The government is feverishly preparing its strategy for the start of the new tourism season despite the major worries the pandemic continues to generate across the country. This is because when conditions allow it in Greece and abroad, the Prime Minister’s Office wants Greece to be able to open up to tourism in an assertive fashion.
The model on which the government is currently working provides for the opening of the borders through fast-lane procedures for those with vaccination certificates and rapid tests for the rest. This means that all incoming travelers will be screened. That is possible for this year given the wide availability of tests that offer rapid results, and the airline and tourism industries are pushing for a protocol to that effect.
The government is also considering a proposal for acknowledging the Russian Sputnik V vaccine, so that Greece can attract visitors from Russia too, who last year amounted to virtually zero.
Regarding the strategy for promotional campaigns abroad, priority will be granted to the three major markets of Greek tourism: Europe (the UK included), the US and Russia.

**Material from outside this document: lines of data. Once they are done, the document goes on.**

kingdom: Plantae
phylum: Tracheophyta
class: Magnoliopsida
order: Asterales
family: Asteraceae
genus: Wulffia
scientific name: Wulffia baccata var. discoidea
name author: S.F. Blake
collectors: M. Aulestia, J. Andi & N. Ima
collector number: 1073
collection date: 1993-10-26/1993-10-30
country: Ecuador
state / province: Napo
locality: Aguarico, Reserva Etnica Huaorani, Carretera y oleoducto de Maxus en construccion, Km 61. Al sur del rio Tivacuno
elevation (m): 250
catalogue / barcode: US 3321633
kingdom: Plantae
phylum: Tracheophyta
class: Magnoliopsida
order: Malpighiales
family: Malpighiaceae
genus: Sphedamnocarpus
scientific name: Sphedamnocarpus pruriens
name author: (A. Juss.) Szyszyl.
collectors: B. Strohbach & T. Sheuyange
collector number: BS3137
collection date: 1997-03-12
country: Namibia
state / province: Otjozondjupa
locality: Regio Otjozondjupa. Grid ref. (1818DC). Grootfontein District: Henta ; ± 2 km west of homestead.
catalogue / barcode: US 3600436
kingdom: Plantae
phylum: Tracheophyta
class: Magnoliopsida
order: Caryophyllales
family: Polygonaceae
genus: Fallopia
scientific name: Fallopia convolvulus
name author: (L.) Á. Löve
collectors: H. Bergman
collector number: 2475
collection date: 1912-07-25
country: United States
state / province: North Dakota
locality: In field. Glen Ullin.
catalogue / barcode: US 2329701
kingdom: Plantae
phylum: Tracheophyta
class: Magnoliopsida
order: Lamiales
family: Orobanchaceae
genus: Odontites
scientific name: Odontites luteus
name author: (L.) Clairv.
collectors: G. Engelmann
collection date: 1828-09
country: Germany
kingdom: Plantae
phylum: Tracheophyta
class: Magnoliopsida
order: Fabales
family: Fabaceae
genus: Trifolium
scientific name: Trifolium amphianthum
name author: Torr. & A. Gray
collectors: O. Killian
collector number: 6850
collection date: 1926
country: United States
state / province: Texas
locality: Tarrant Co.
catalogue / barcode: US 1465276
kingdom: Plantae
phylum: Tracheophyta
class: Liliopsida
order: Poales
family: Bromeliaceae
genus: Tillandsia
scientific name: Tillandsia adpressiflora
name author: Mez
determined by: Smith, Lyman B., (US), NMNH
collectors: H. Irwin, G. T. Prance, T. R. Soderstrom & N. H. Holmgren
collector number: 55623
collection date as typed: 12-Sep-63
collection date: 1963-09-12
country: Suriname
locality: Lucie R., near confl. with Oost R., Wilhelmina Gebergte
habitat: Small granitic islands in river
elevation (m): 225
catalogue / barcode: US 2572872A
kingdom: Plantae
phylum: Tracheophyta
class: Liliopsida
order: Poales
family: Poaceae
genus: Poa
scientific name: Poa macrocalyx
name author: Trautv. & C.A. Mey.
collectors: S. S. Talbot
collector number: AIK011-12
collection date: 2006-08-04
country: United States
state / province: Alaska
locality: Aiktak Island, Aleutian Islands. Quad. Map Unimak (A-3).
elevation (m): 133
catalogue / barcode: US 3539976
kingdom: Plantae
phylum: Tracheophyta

The vaccination certificates, which constitute the cornerstone of the government’s planning, may enjoy the open support of the European Commission but run into the reservations of major capitals such as Berlin and Rome, who seek to keep the bulk of their citizens’ tourism expenditure within their borders. This is the reason consultations about the adoption and implementation of a European health passport – whose authenticity could be cross-checked electronically – is advancing at a slow pace, as sources from the Greek government and the international tourism industry explain to Kathimerini.
The second pillar of the Greek plan to attract tourists provides for bilateral agreements such as that set to be confirmed with Israel, allowing for the mutual exchange of travelers between signatory countries. Some people say these deals are the only way for tourism to grow this summer, given the reluctance among major European states to approve a Europe-wide vaccination certificate.